Army of the Dead (2021)

3 Stars (out of 4)

Zombie Strip

By Jeffrey M. Anderson

Zack Snyder's zombie heist movie is hardly original, and filled with cliches, and yet, because of its cast and its hardy sense of humor, it marginally succeeds as an action/horror roller coaster ride.

A military transport is unexpectedly upsest, unleashing a zombie outbreak. Some time later, the zombies are contained in Las Vegas, and the government plans a nuclear strike to stop them. Meanwhile, businessman Tanaka (Hiroyuki Sanada) hires Scott Ward (Dave Bautista) to infiltrate a Las Vegas casino and procure a forgotten $200 million in cash, hours before a nuclear strike threatens to wipe out the entire area.

Scott assembles a crack team for the job, but zombies and other threats make things more difficult than planned.

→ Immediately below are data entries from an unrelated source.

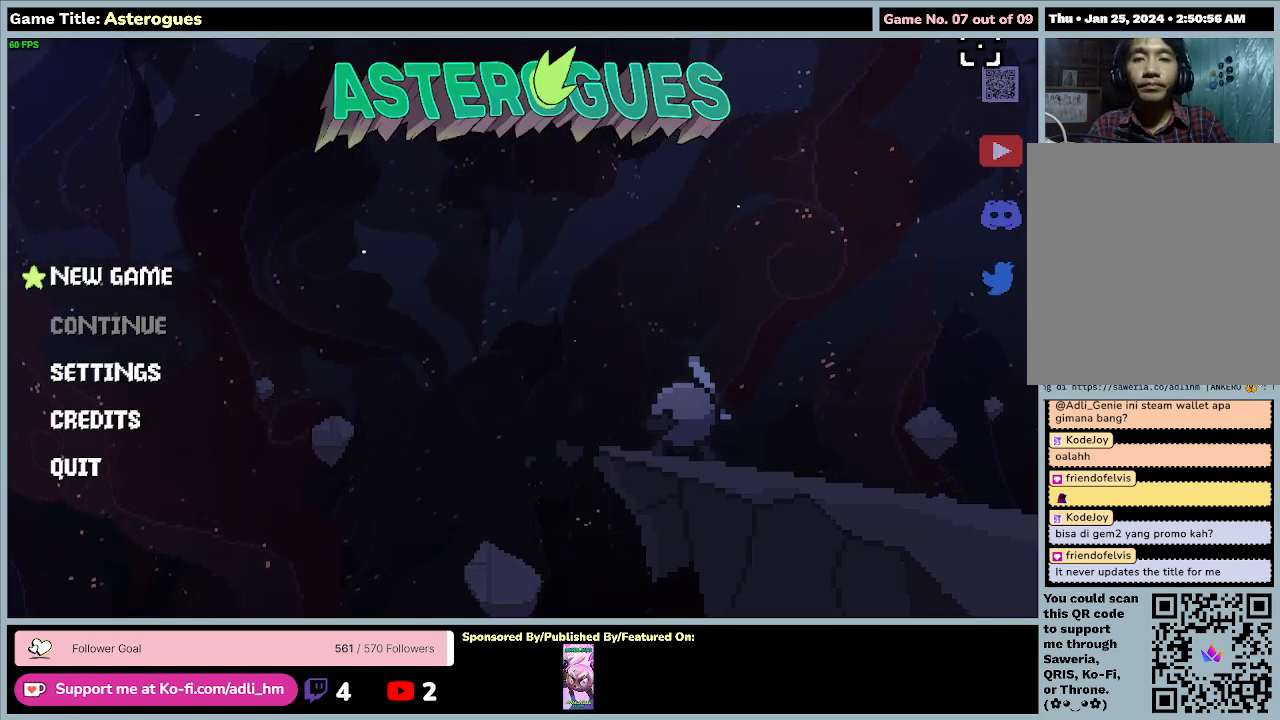
{"keys": [], "mouse": [], "events": [[133, "down", "up"]]}
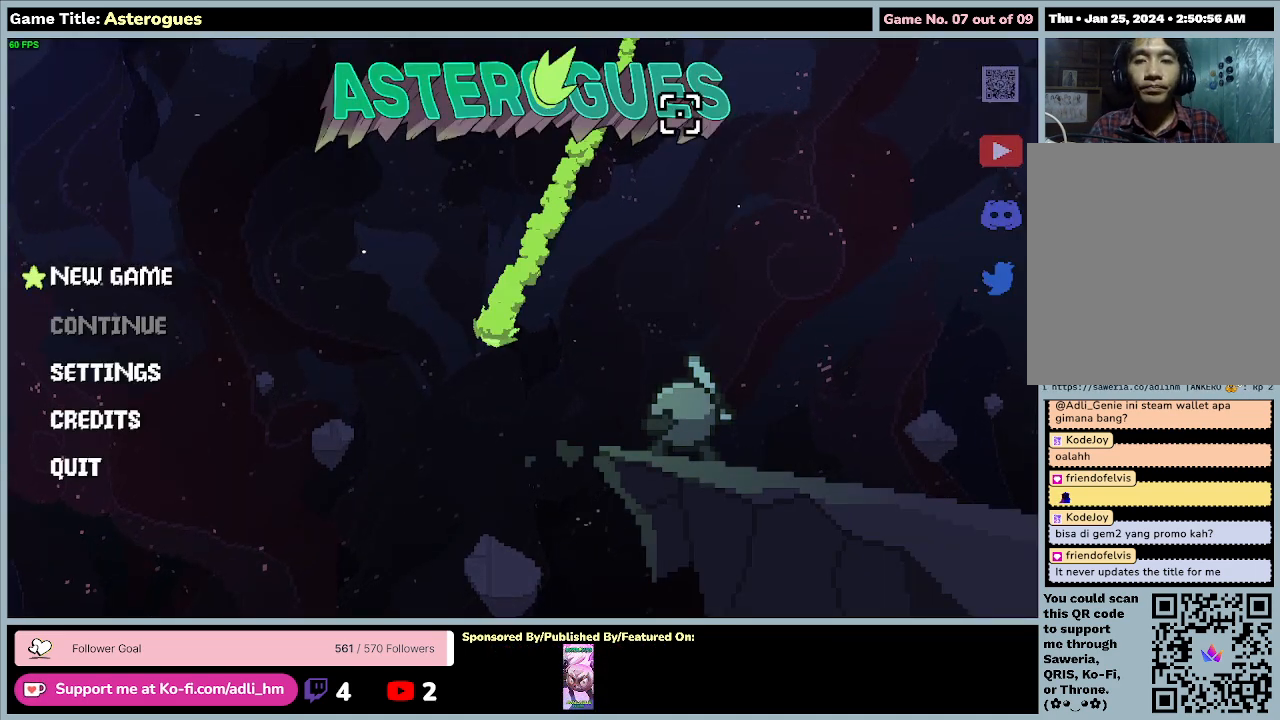
{"keys": [], "mouse": [], "events": []}
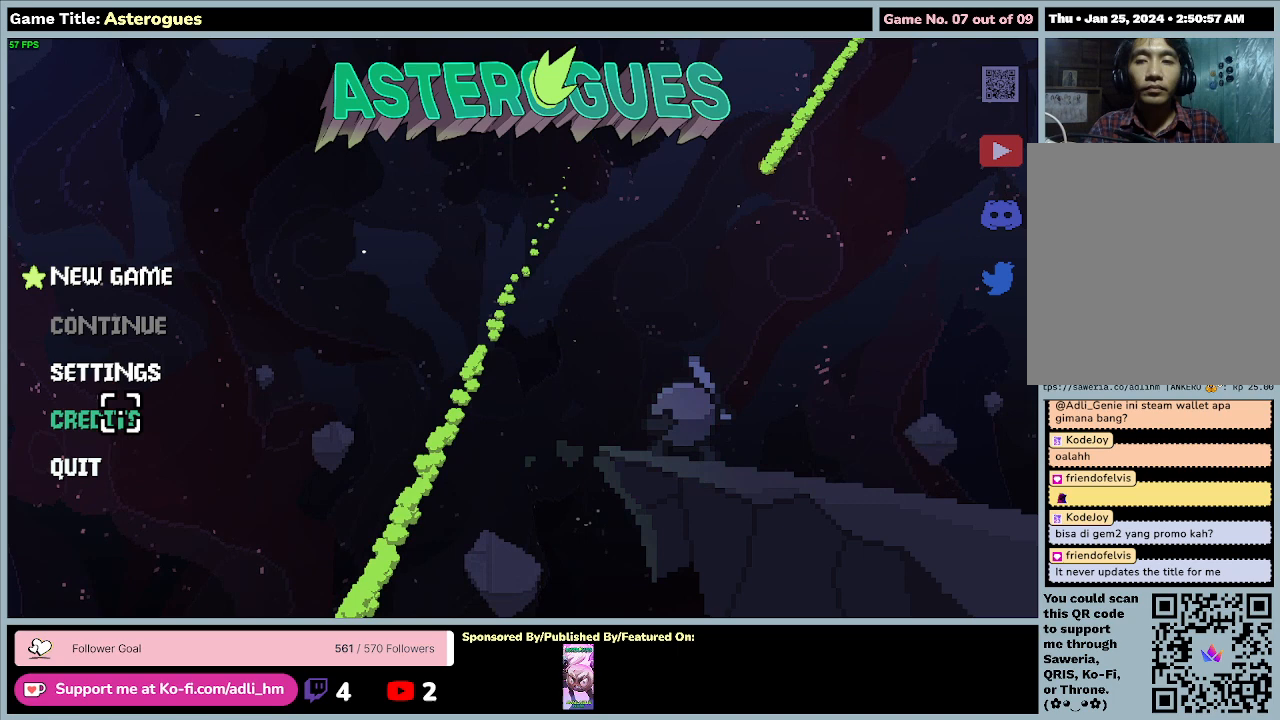
{"keys": [], "mouse": ["left"], "events": [[400, "mouse_left", "down"]]}
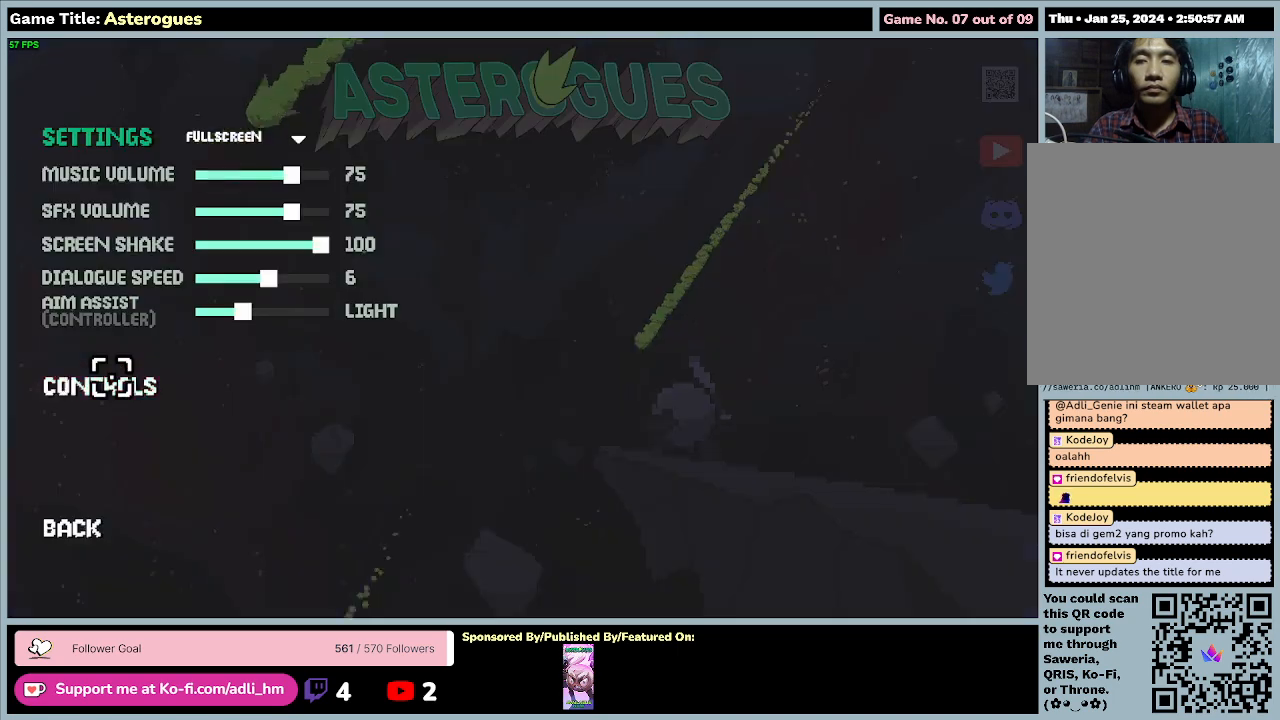
{"keys": [], "mouse": [], "events": [[133, "mouse_left", "up"]]}
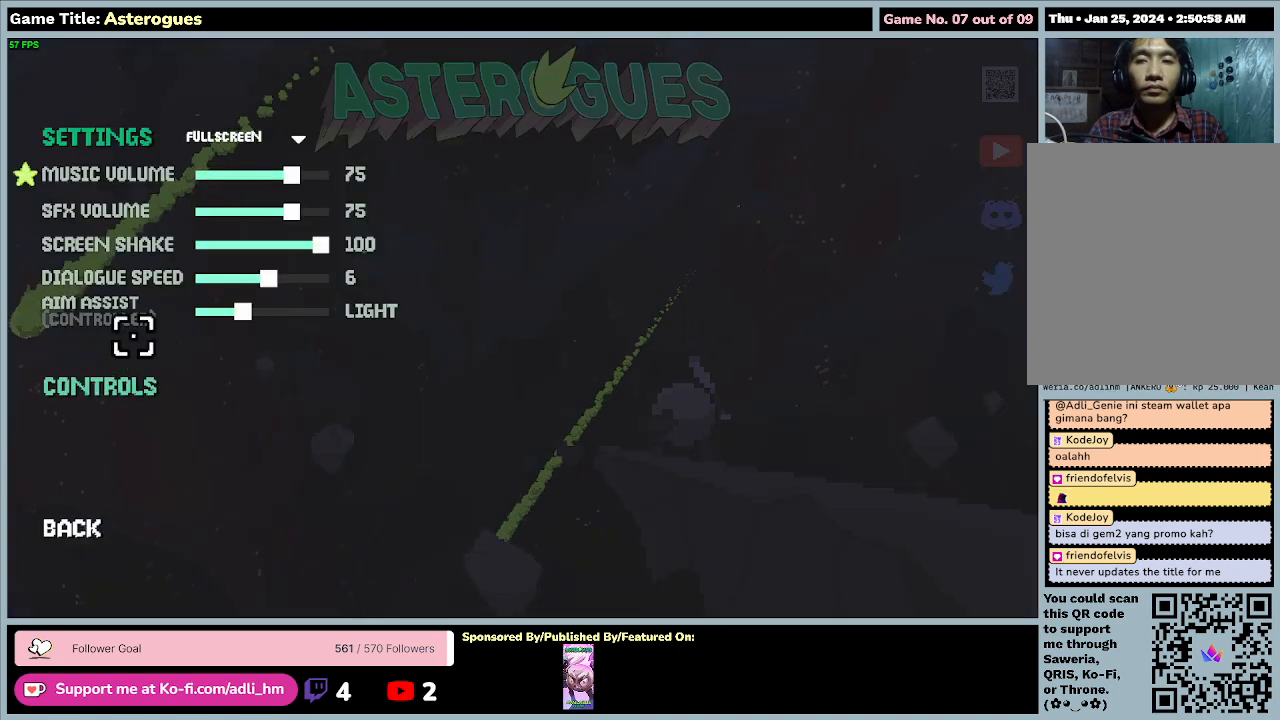
{"keys": [], "mouse": [], "events": []}
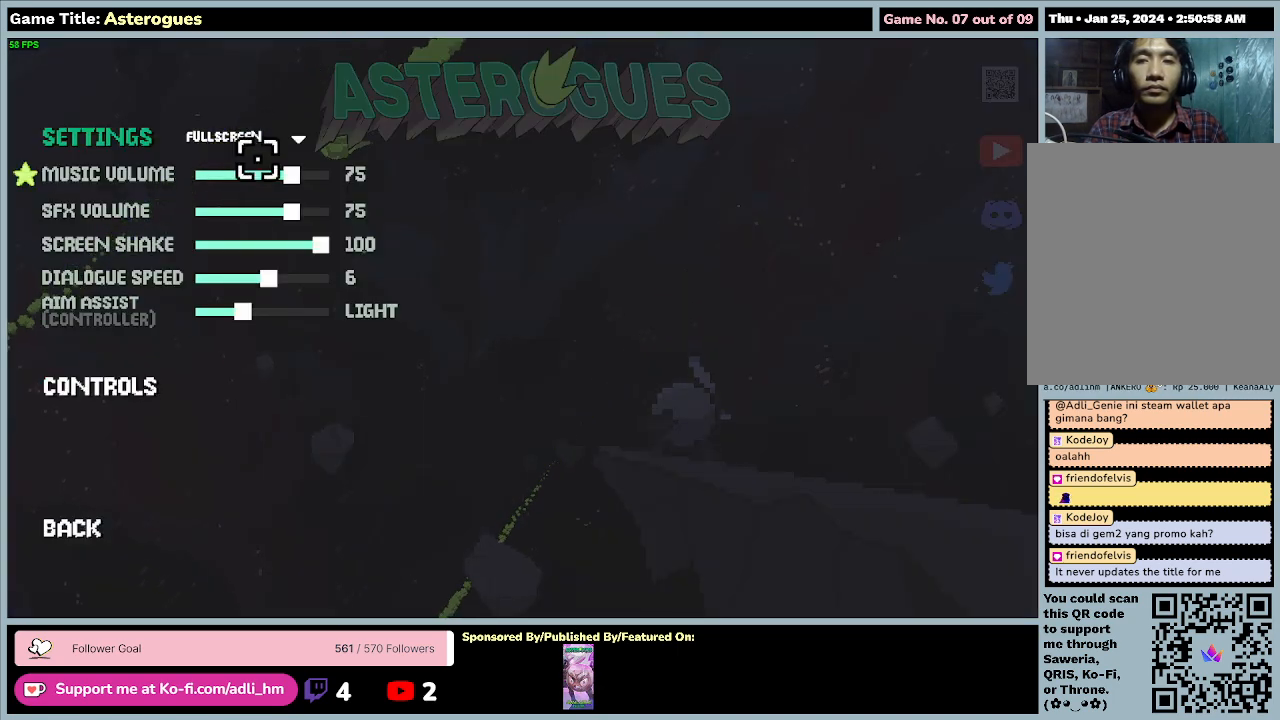
{"keys": [], "mouse": [], "events": []}
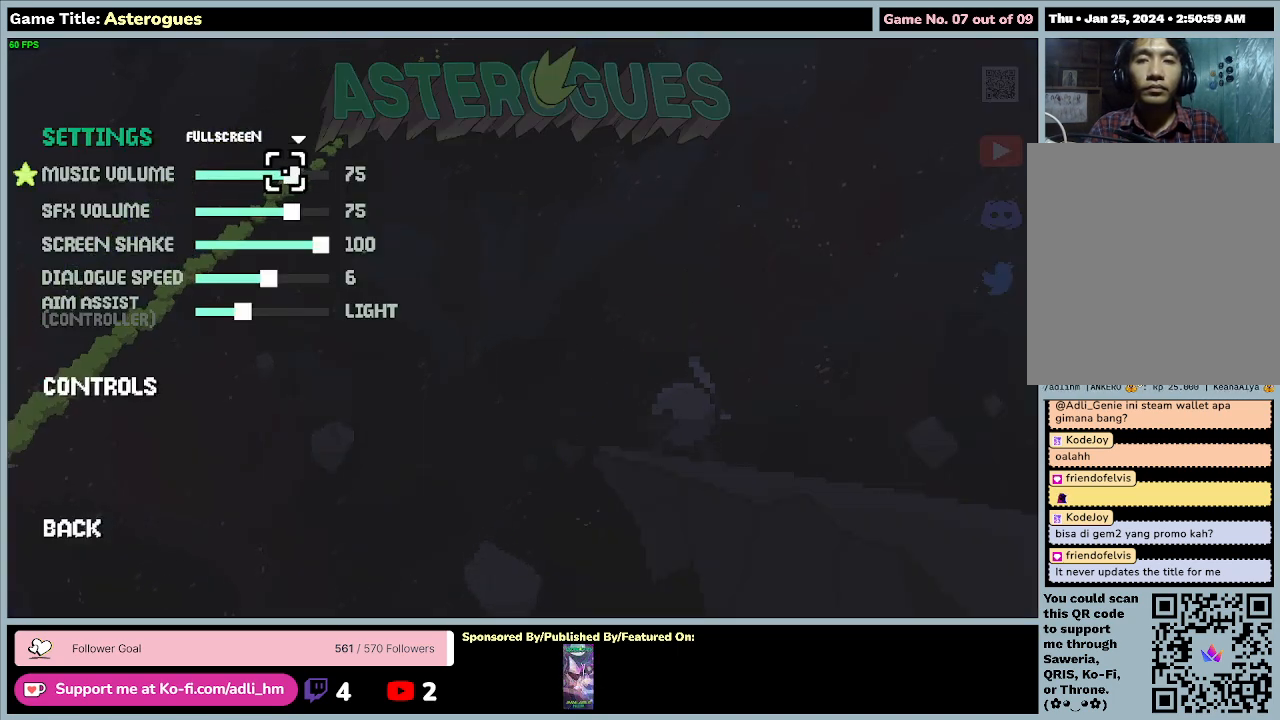
{"keys": [], "mouse": ["left"], "events": [[333, "mouse_left", "down"]]}
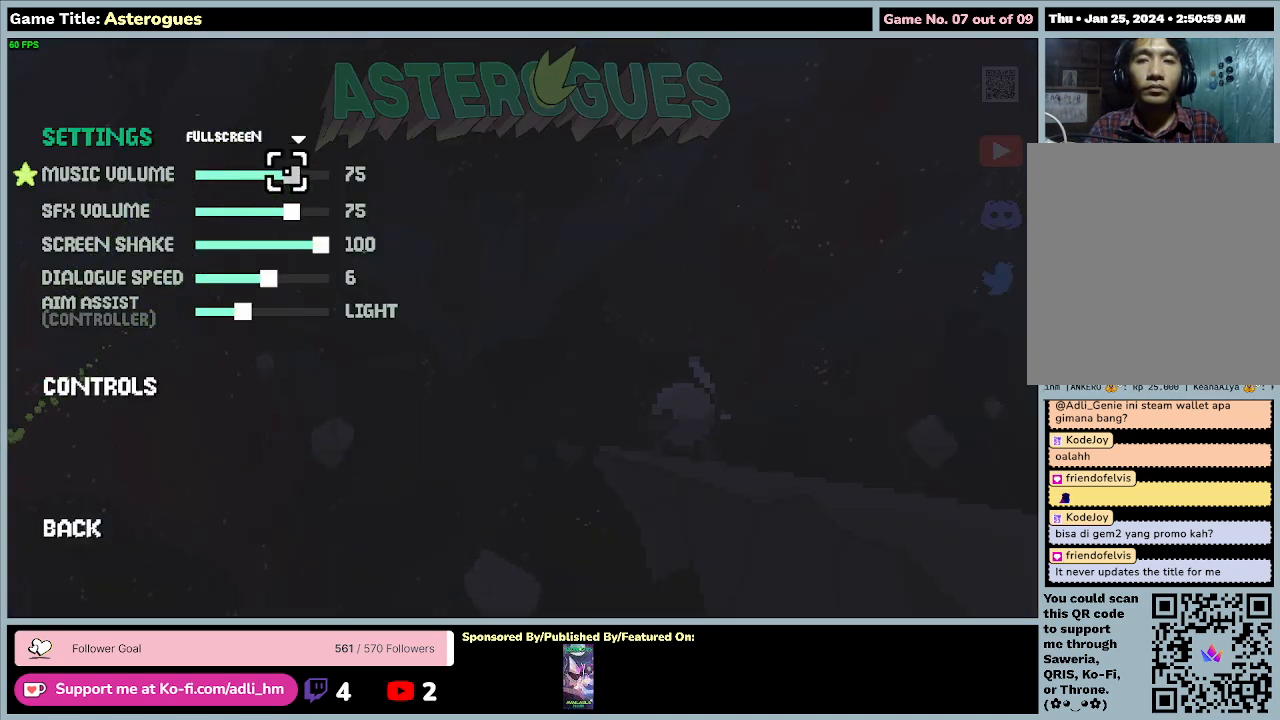
{"keys": [], "mouse": ["left"], "events": []}
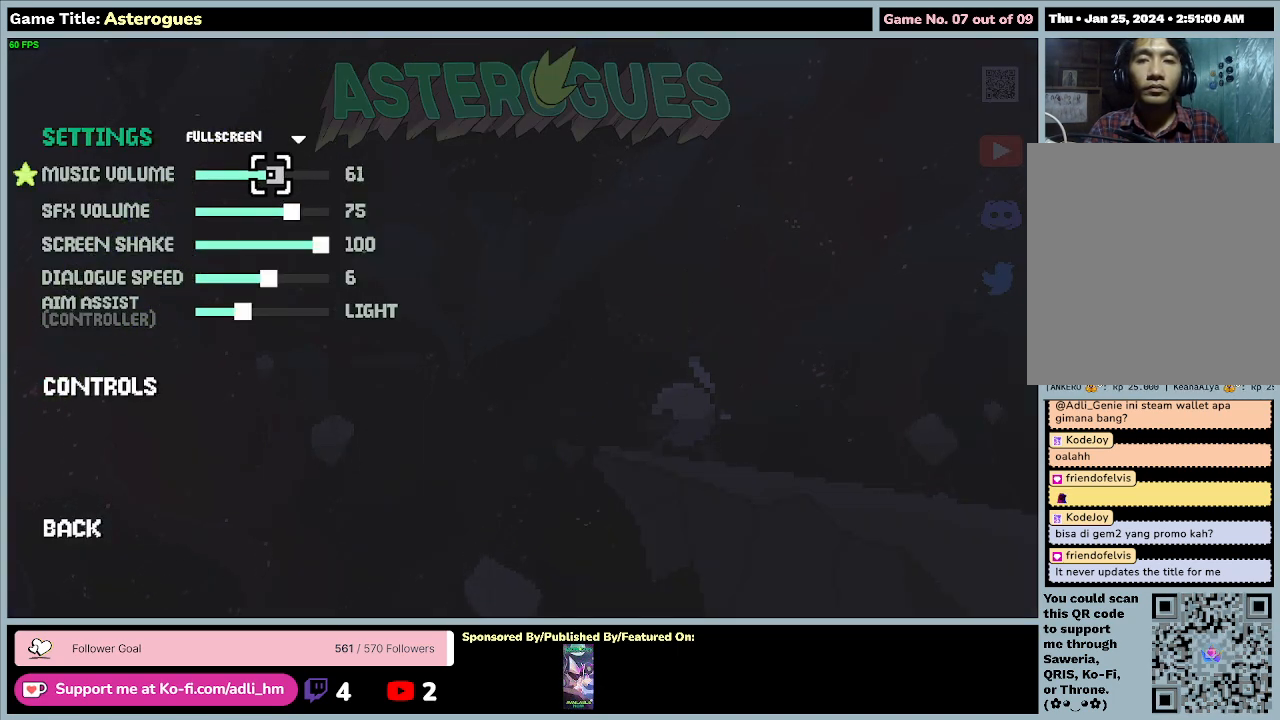
{"keys": [], "mouse": ["left"], "events": []}
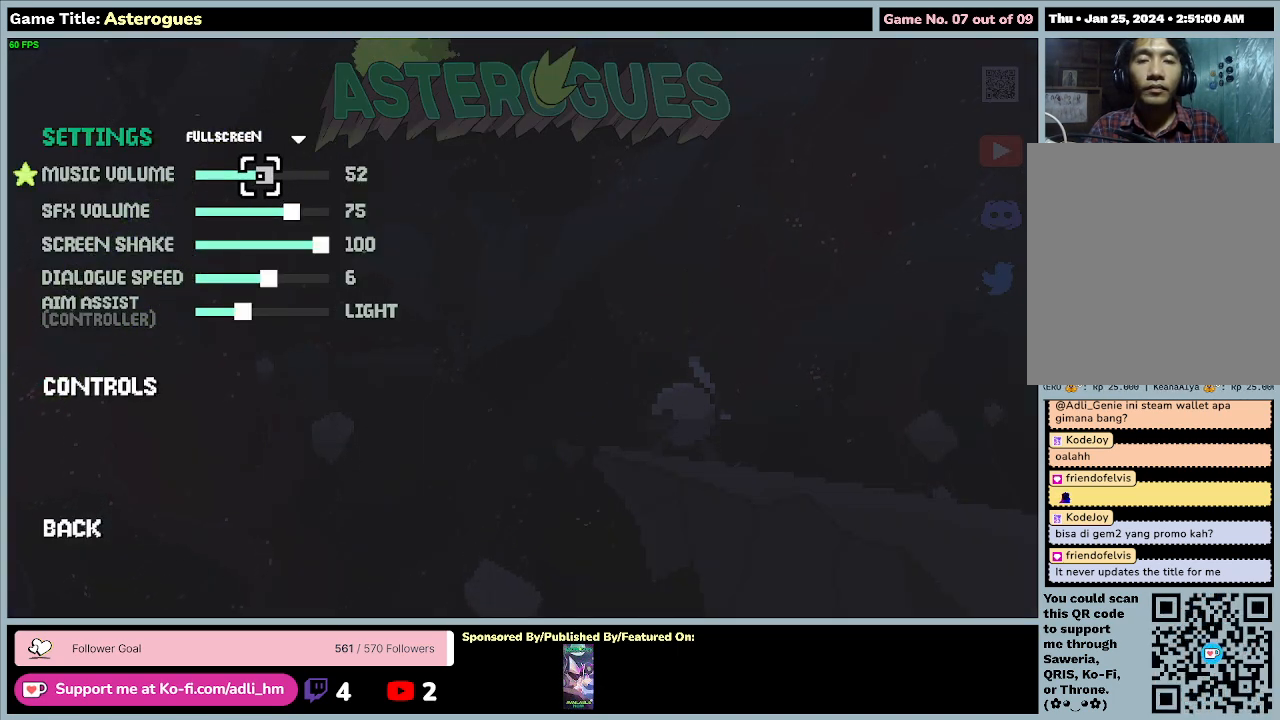
{"keys": [], "mouse": ["left"], "events": []}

And, even more challenging, Scott's daughter Kate (Ella Purnell) insists on coming along to find a missing woman, lost in the zombie zone. Can Scott and his team make it out alive, let alone with the millions they were promised?

Like many of Snyder's movies, Army of the Dead is far too long and far from flawless, the zombies aren't at all scary or interesting, and there's some questionable imagery. But though the movie employs the director's usual drab color palette, it does sometimes unexpectedly brighten things up once the team arrives in Vegas. And the camera movements and cutting can be jerky and disorienting, but other sequences work quite well. And, in a shift from some of his earlier movies, Snyder even attempts to give his women characters a little power and a real voice, even creating an openly mysoginistic antagonist.

On the plus side, the movie gives us a big batch of lovable and diverse characters — led by the always-charismatic Bautista — and, in a switch from his grim, humorless superhero movies, a rollicking sense of humor (much of it supplied by Tig Notaro as a helicopter pilot). And, in the end, the movie reveals a good heart, valuing family over the stolen millions.

While Synder still can't resist including his name at least a half-dozen times during the extra-gory, show-offy opening credits sequence, Army of the Dead ultimately doesn't take itself too seriously, and seems to know that it's just here for dumb fun.